> [TASK TO CARRY OUT]
Every line of the records must be repeated exactly; pictures stay out.

> [GIVEN RECORDS]

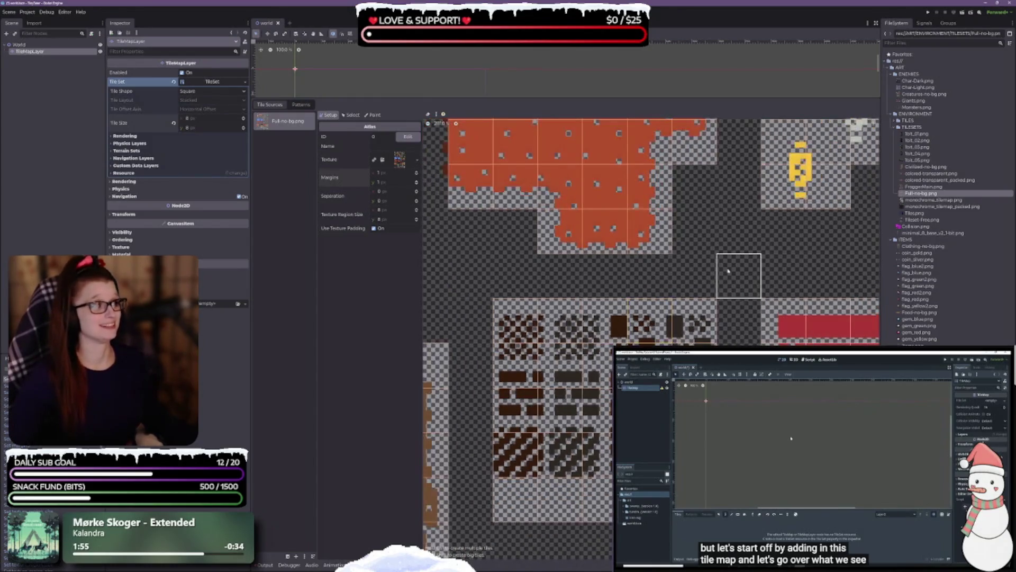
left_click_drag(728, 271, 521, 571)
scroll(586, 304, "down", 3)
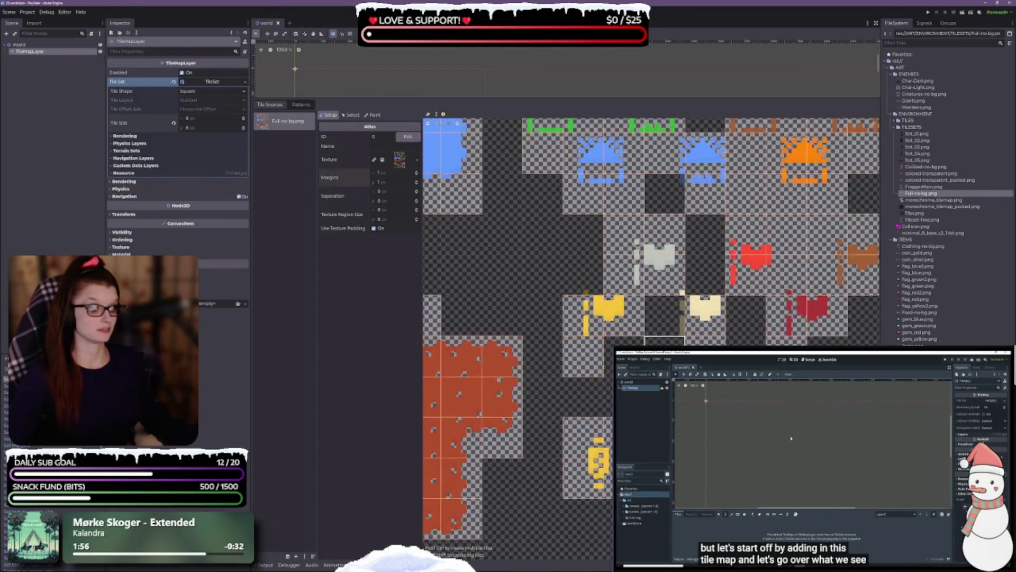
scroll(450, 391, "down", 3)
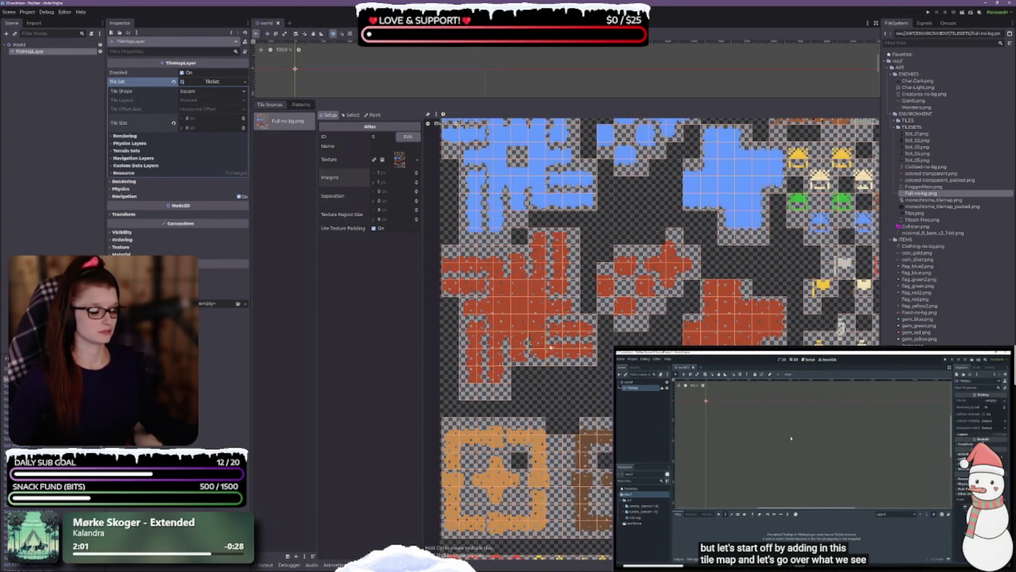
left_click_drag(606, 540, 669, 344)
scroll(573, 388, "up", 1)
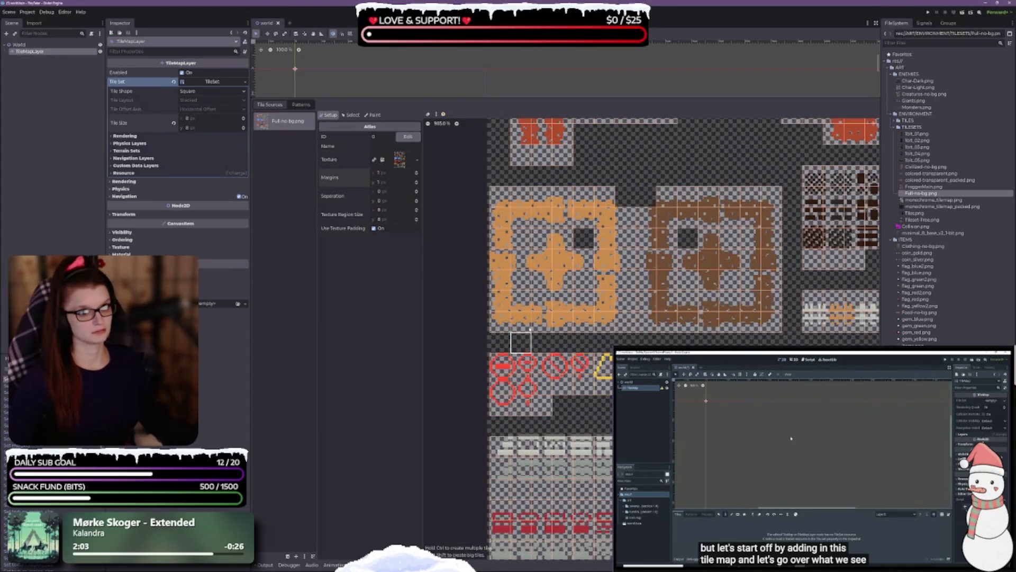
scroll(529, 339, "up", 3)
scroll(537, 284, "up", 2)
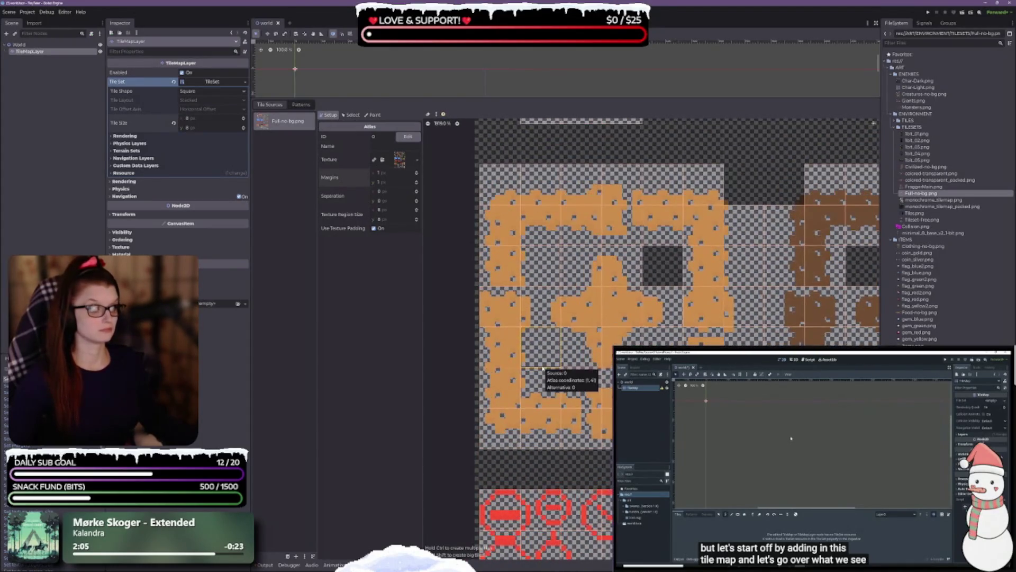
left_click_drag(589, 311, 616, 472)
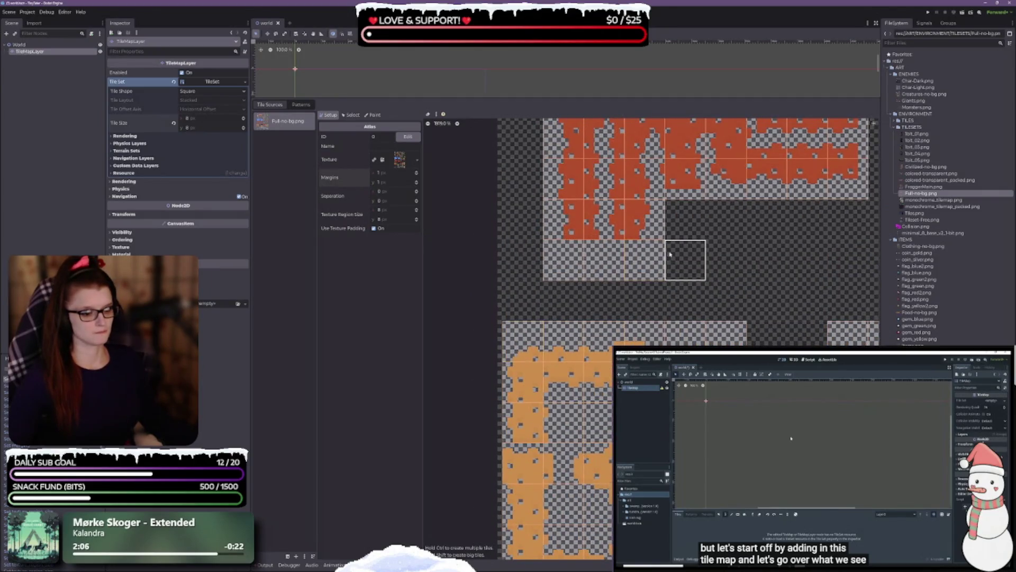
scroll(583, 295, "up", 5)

> [OUTPUT OF THE TASK]
left_click_drag(728, 271, 521, 571)
scroll(586, 304, "down", 3)
scroll(450, 391, "down", 3)
left_click_drag(606, 540, 669, 344)
scroll(573, 388, "up", 1)
scroll(529, 339, "up", 3)
scroll(537, 284, "up", 2)
left_click_drag(589, 311, 616, 472)
scroll(583, 295, "up", 5)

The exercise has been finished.